* What is expected: Copy out, character for character, only the lines of the entries below from the one containing "Here is an image. Find regions" through the final line of the entries, both included.

* Excerpted data:
>> Start

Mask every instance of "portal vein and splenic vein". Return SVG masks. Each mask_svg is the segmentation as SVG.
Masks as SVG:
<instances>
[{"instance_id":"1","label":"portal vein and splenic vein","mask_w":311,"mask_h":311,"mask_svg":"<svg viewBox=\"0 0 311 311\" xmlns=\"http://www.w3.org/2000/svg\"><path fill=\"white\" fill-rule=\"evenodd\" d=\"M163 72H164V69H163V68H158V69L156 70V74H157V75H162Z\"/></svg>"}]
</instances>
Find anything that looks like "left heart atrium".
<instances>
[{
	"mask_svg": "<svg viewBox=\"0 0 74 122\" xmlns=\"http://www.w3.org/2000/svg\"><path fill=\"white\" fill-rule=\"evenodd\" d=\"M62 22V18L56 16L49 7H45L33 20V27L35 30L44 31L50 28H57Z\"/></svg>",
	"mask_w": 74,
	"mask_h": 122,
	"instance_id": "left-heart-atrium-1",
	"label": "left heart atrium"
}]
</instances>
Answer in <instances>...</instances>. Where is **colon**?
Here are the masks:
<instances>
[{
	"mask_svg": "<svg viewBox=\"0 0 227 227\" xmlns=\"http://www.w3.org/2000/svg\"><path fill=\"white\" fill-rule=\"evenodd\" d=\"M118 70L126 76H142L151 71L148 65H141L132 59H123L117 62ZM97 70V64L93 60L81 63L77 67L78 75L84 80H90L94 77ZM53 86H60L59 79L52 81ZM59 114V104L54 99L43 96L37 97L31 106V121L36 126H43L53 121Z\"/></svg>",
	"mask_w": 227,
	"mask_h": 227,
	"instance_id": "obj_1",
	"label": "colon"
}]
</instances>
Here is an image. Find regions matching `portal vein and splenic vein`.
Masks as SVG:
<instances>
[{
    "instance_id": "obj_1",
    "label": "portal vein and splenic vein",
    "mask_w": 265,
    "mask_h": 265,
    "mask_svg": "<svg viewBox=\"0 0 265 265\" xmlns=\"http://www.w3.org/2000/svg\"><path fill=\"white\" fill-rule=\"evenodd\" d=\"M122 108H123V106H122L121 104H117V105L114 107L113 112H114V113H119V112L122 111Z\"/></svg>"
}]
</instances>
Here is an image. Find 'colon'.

>> End

* Result:
Here is an image. Find regions matching `portal vein and splenic vein`.
Masks as SVG:
<instances>
[{
    "instance_id": "obj_1",
    "label": "portal vein and splenic vein",
    "mask_w": 265,
    "mask_h": 265,
    "mask_svg": "<svg viewBox=\"0 0 265 265\" xmlns=\"http://www.w3.org/2000/svg\"><path fill=\"white\" fill-rule=\"evenodd\" d=\"M122 108H123V106H122L121 104H117V105L114 107L113 112H114V113H119V112L122 111Z\"/></svg>"
}]
</instances>
Here is an image. Find 'colon'.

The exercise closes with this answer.